[Dataset entries]
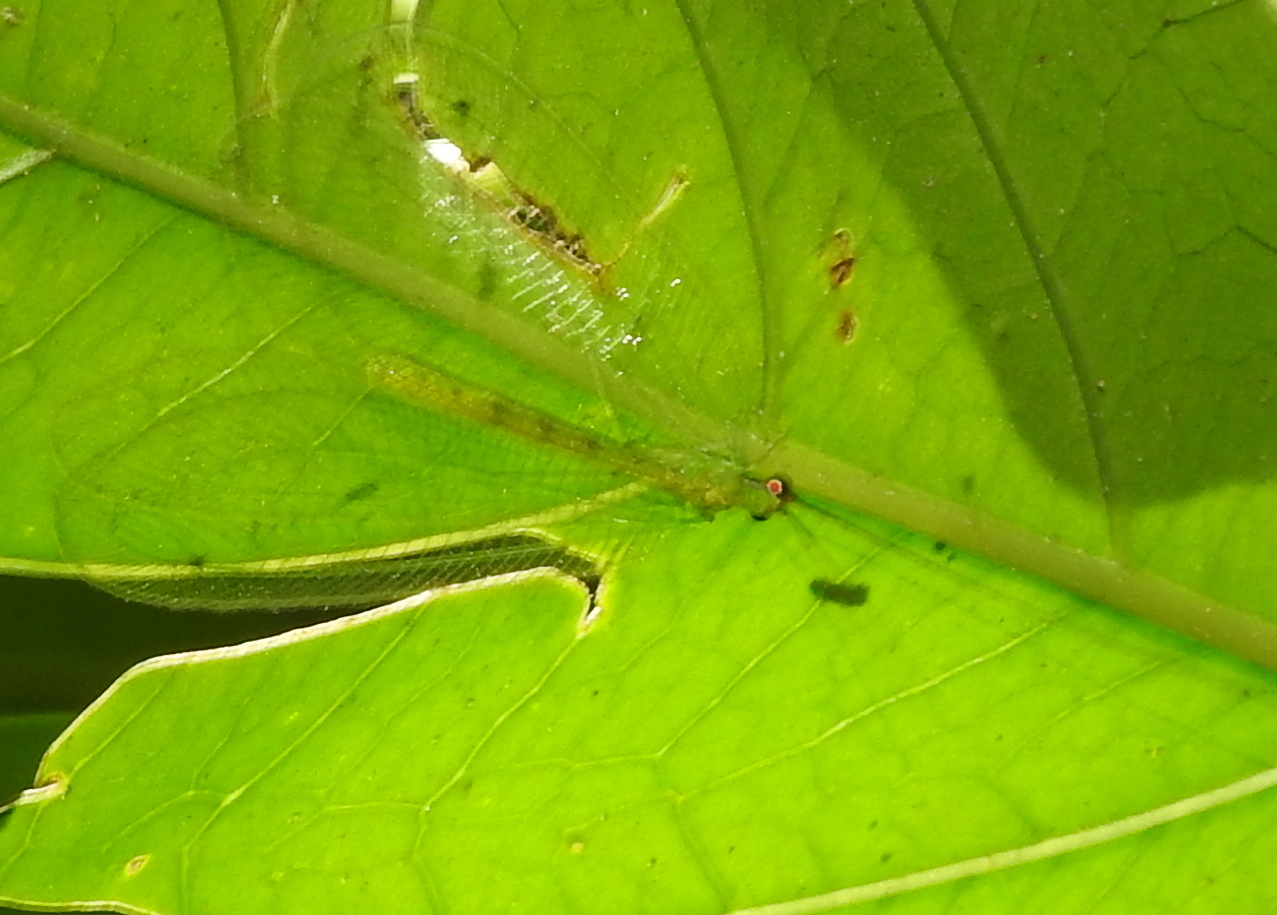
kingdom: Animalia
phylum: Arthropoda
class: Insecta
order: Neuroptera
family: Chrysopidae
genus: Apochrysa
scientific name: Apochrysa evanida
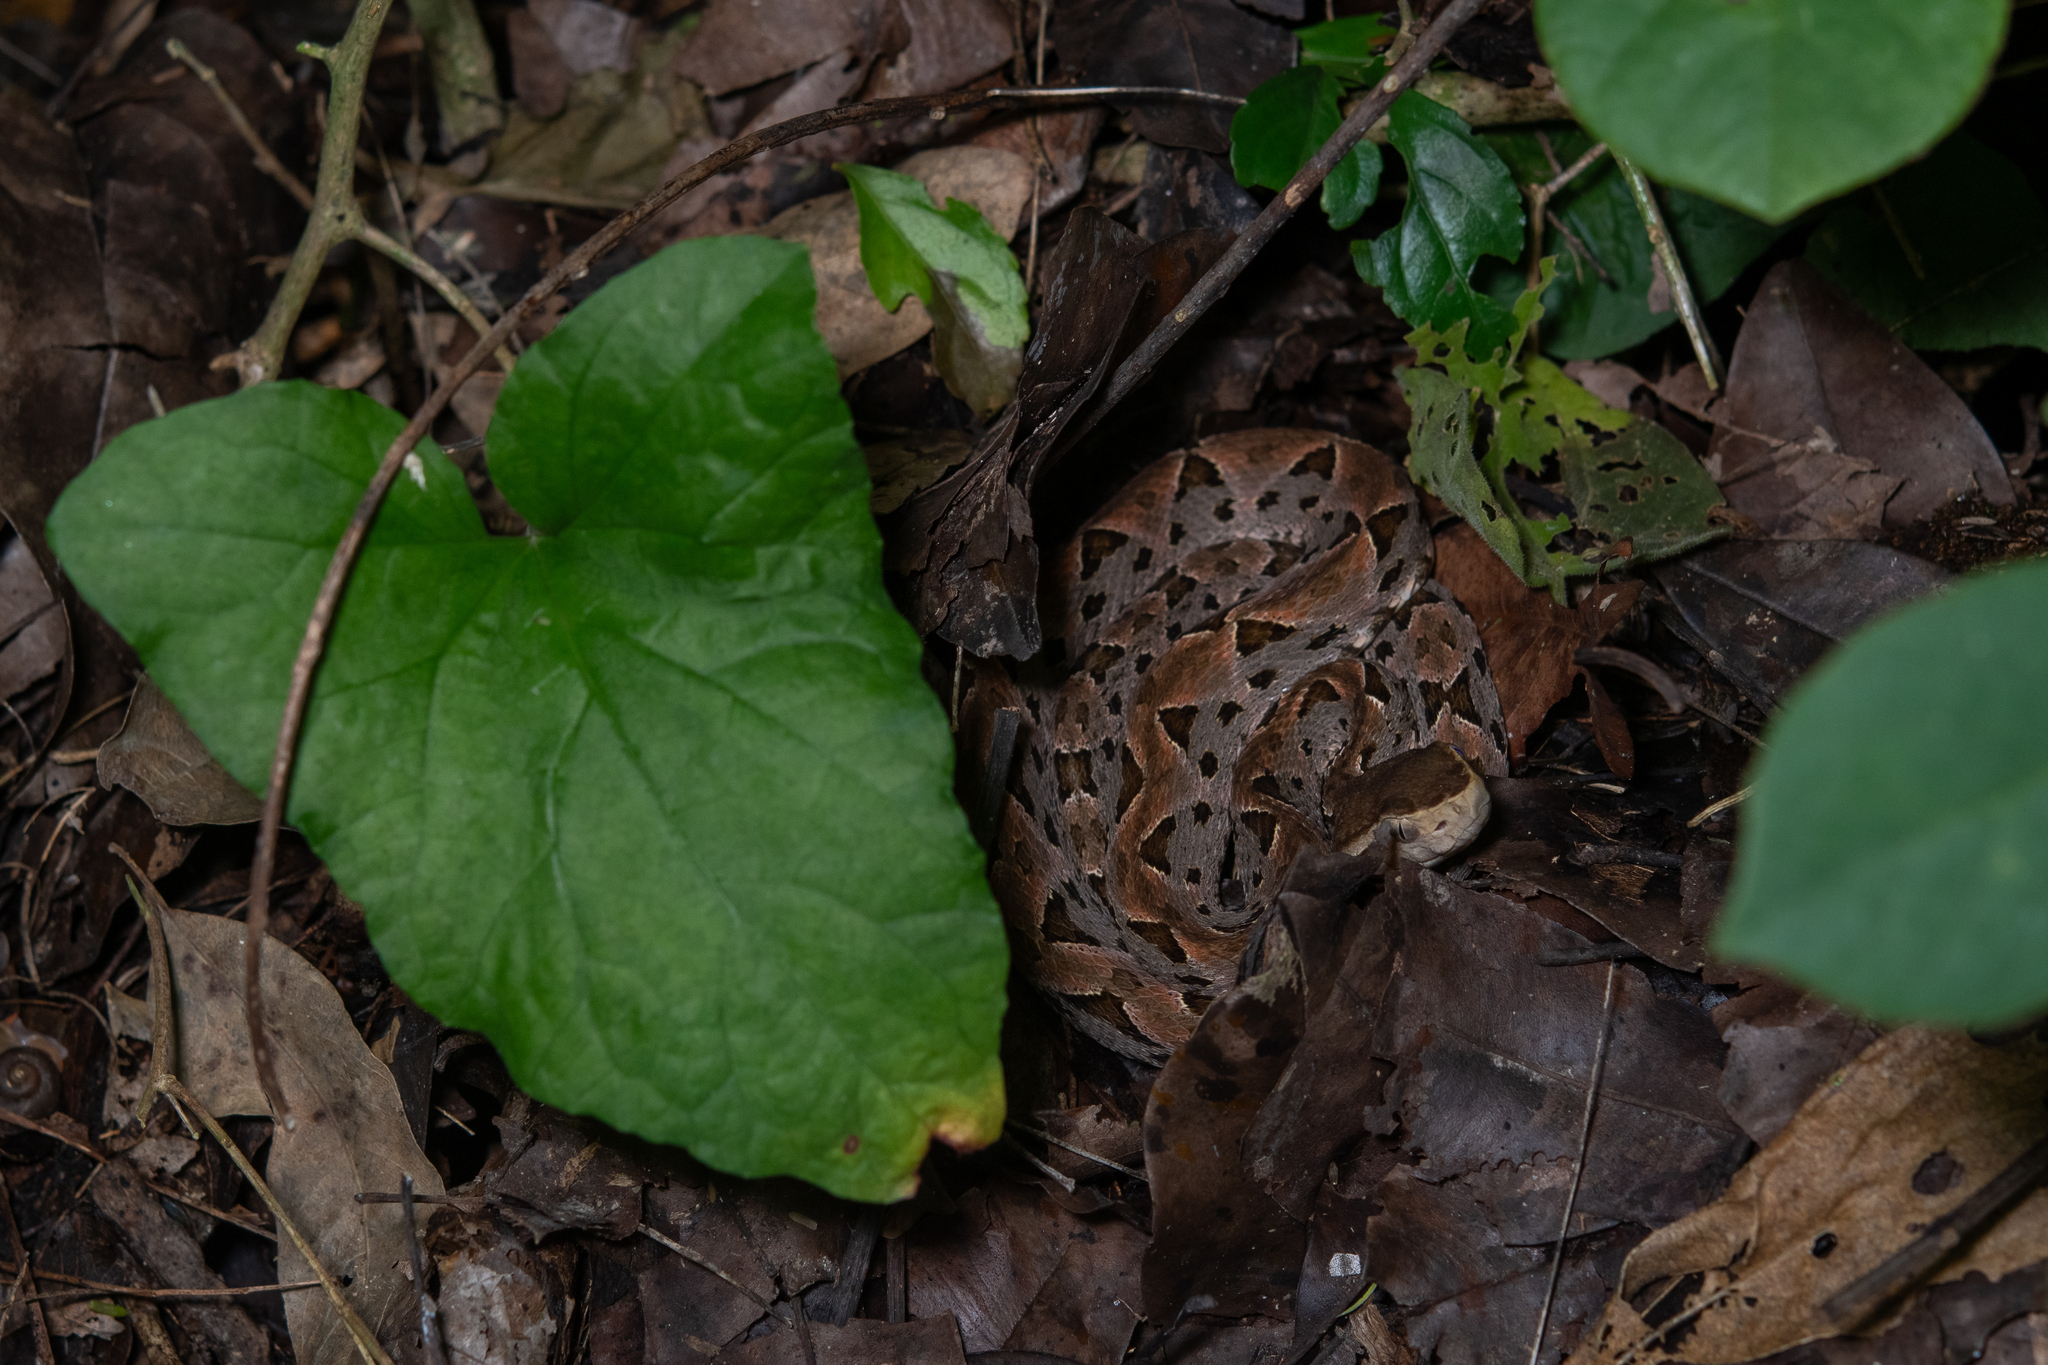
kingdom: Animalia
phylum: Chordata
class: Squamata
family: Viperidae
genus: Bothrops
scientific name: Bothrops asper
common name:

[EXERCISE OBJECTIVE]
Copy every line of text from the data above word for word, leaving out the pictures.

[REPLY]
kingdom: Animalia
phylum: Arthropoda
class: Insecta
order: Neuroptera
family: Chrysopidae
genus: Apochrysa
scientific name: Apochrysa evanida
kingdom: Animalia
phylum: Chordata
class: Squamata
family: Viperidae
genus: Bothrops
scientific name: Bothrops asper
common name:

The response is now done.